New York City Mayor Bill de Blasio is said to be close to introducing council legislation that would ban the iconic downtown carriage trade.

De Blasio is expected to introduce a draft bill next week that would phase out the popular tourist carriages by 2016.

Efforts would be made to help the drivers find other work.

De Blasio, who was elected just under a year ago, had pledged during his mayoral campaign to end the trade, saying busy New York streets were no place for horses.

Advocates have campaigned against the trade for many years, citing the busy streets and the risk to horses.

Supporters say the animals are well looked after. They say the industry provides the city with a popular and iconic tourist attraction.

De Blasio has been at the center of a heated debate over the issue since his election.

It is understood the bill will achieve the phase-out by not renewing licenses. It contains provisions around the sale of horses, with a stipulation they not go for slaughter.

The bill is believed to contain provisions that would provide fee-free green-taxi licenses to the carriage drivers – at least for a time.

The bill is unlikely to go to a vote for about six months, while it undergoes city scrutiny, including an environmental review.

There are said to be provisions, too, for expressions of interest for potential alternatives, which would cover proposals including electric replica vintage cars.

The carriage drivers have union backing and can count Hollywood actor Liam Neeson, who has been vocal on the issue, among their supporters.

The group, Friends of Animals, said it was gratified that de Blasio was moving to ban the trade.

Campaign director Edita Birnkrant said: “Friends of Animals has monitored, criticized and agitated against the carriage horse trade for over 40 years from our Columbus Circle office.”

Finally, a mayor and city council were primed to banish the industry, not just attempt to regulate it, she said.

She said the organization would be happy to help in placing all of the horses in reputable sanctuaries once their working days were over.

“New York City is on the verge of making history by leading the way to become a more humane, progressive city for all by ensuring that a form of animal exploitation — carriage horse rides — will no longer be considered a tourist attraction in the greatest city in the world,” she said.

→ **WRITTEN TASK 1**
By what year would the draft bill described in the carriage-trade article phase out the tourist carriages?
→ **WRITTEN TASK 2**
Copy the carriage-trade article starting with "There are said" and going on through "replica vintage cars.", but change "vintage" to "classic".
The listing has no role in this work.

→ **RECORD SET**
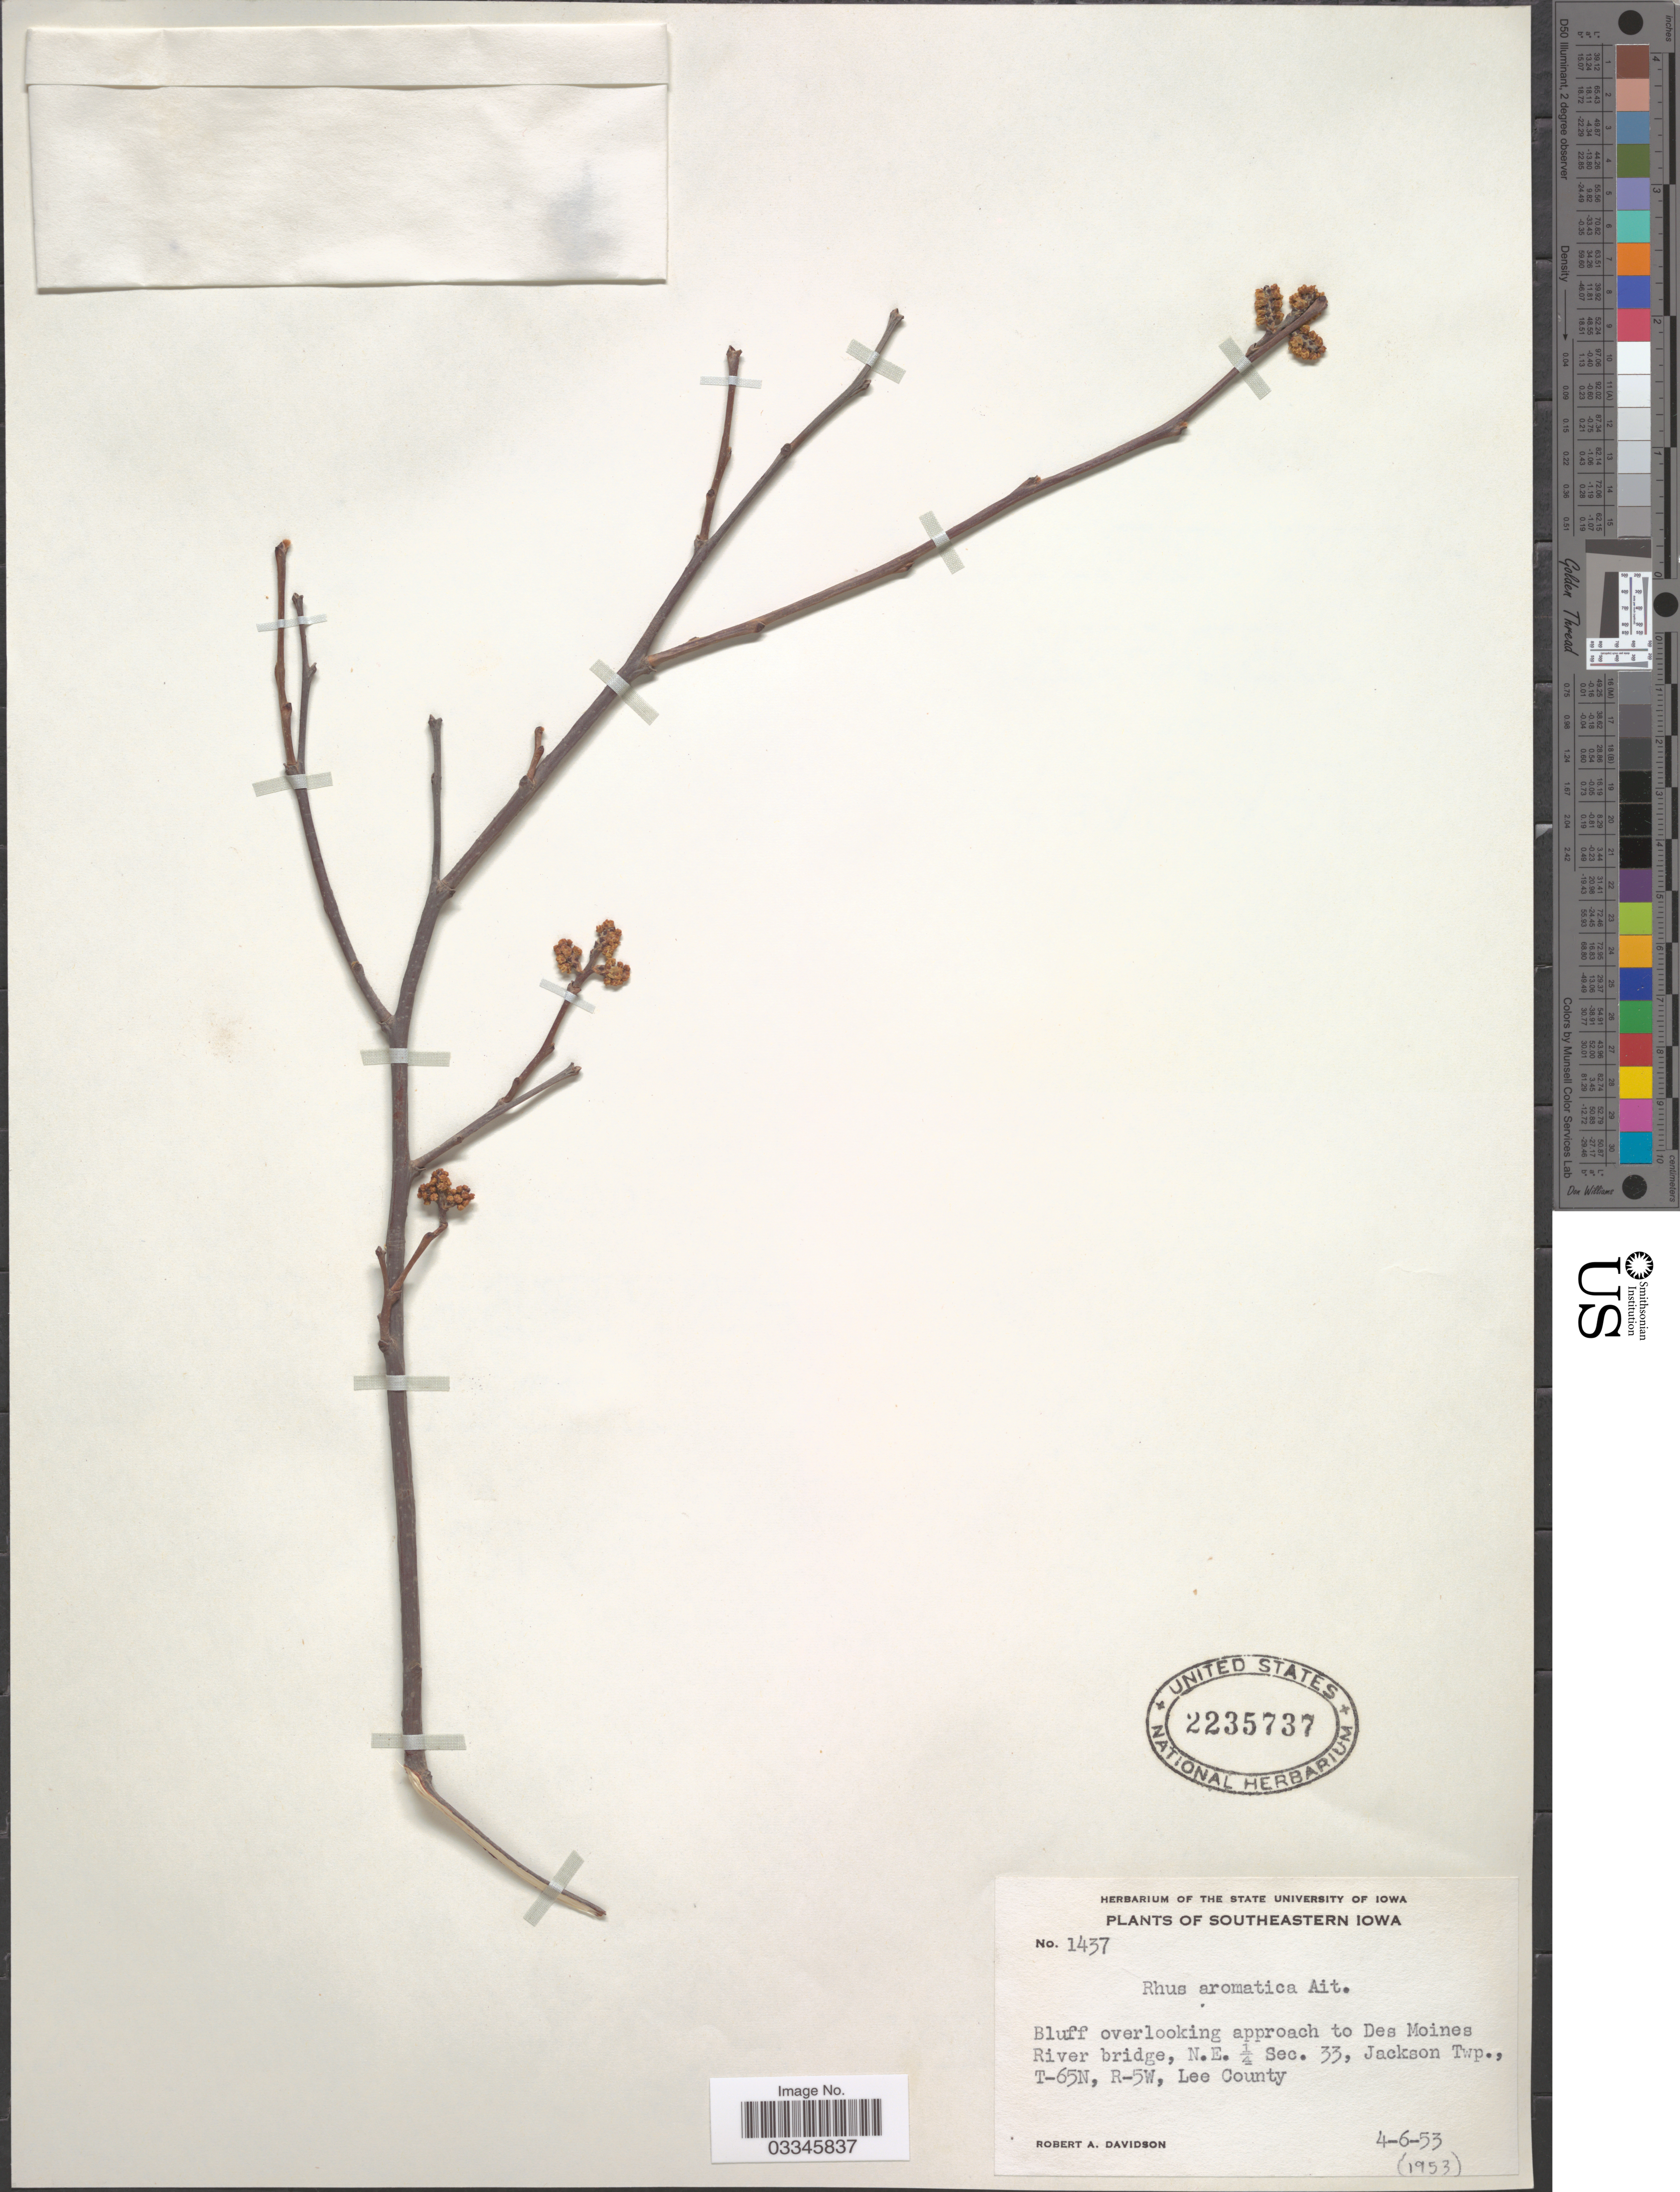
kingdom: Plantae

...

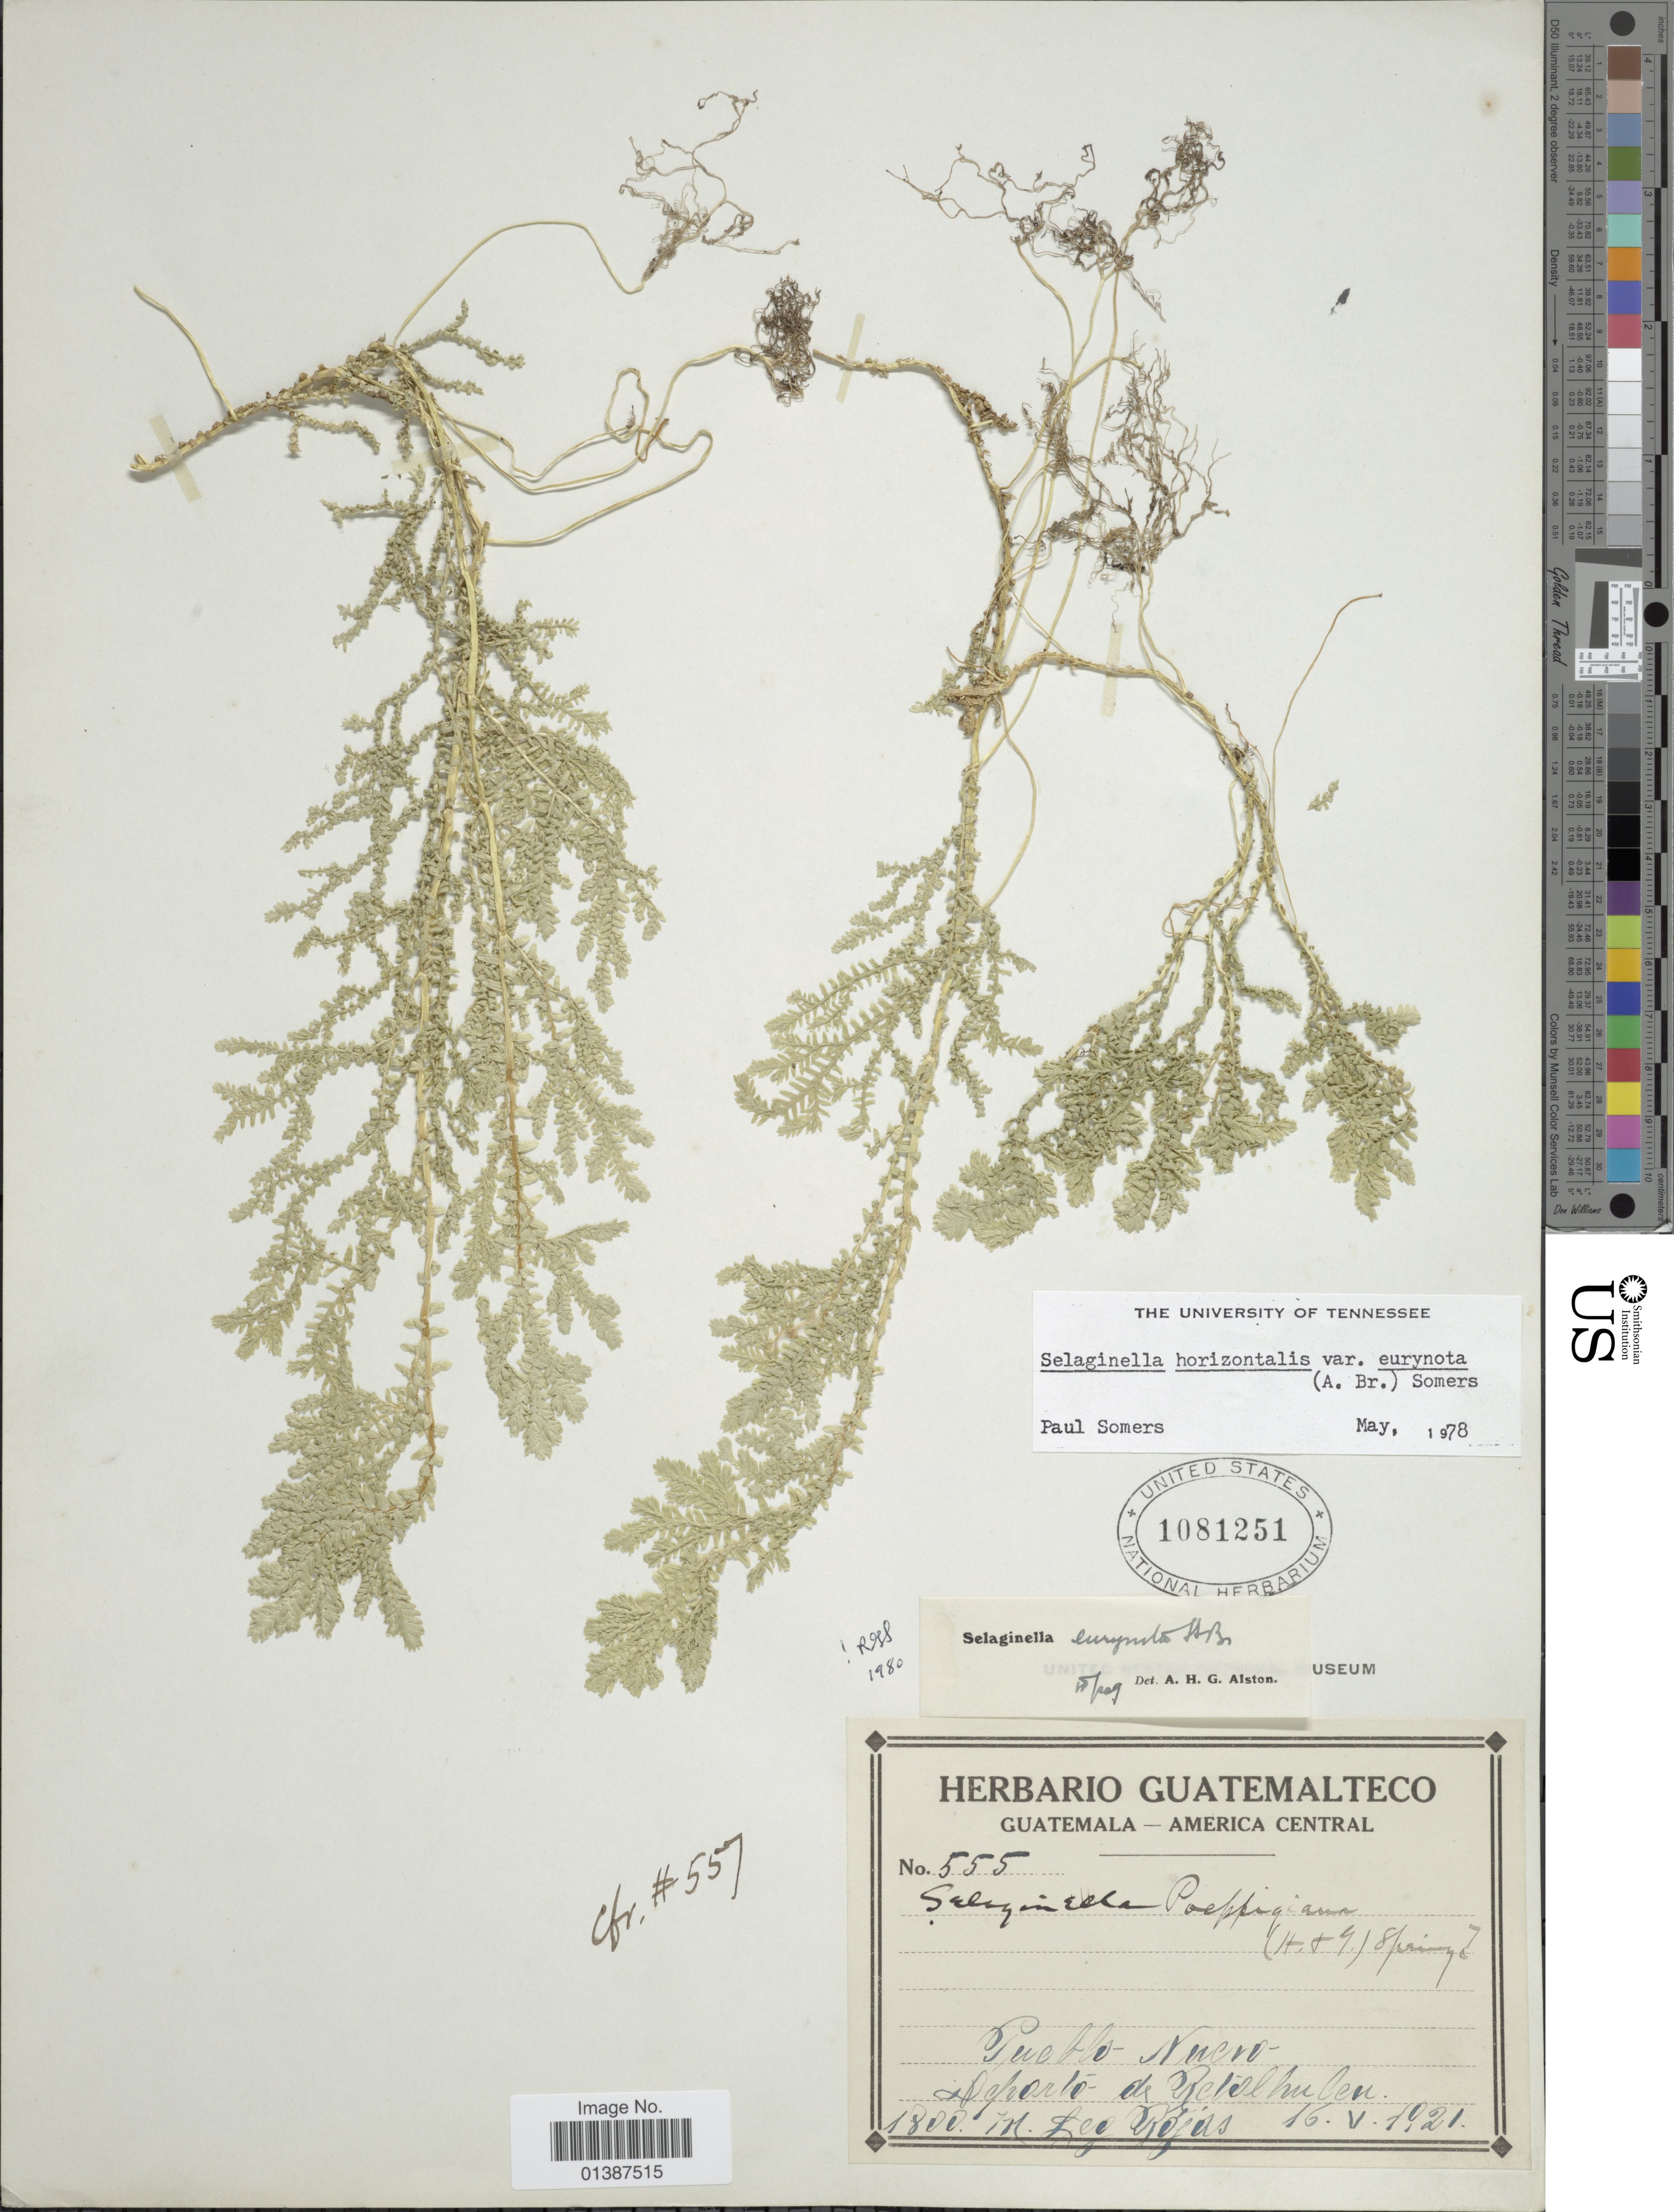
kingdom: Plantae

→ **TASK OUTPUT 1**
By 2016.

→ **TASK OUTPUT 2**
There are said to be provisions, too, for expressions of interest for potential alternatives, which would cover proposals including electric replica classic cars.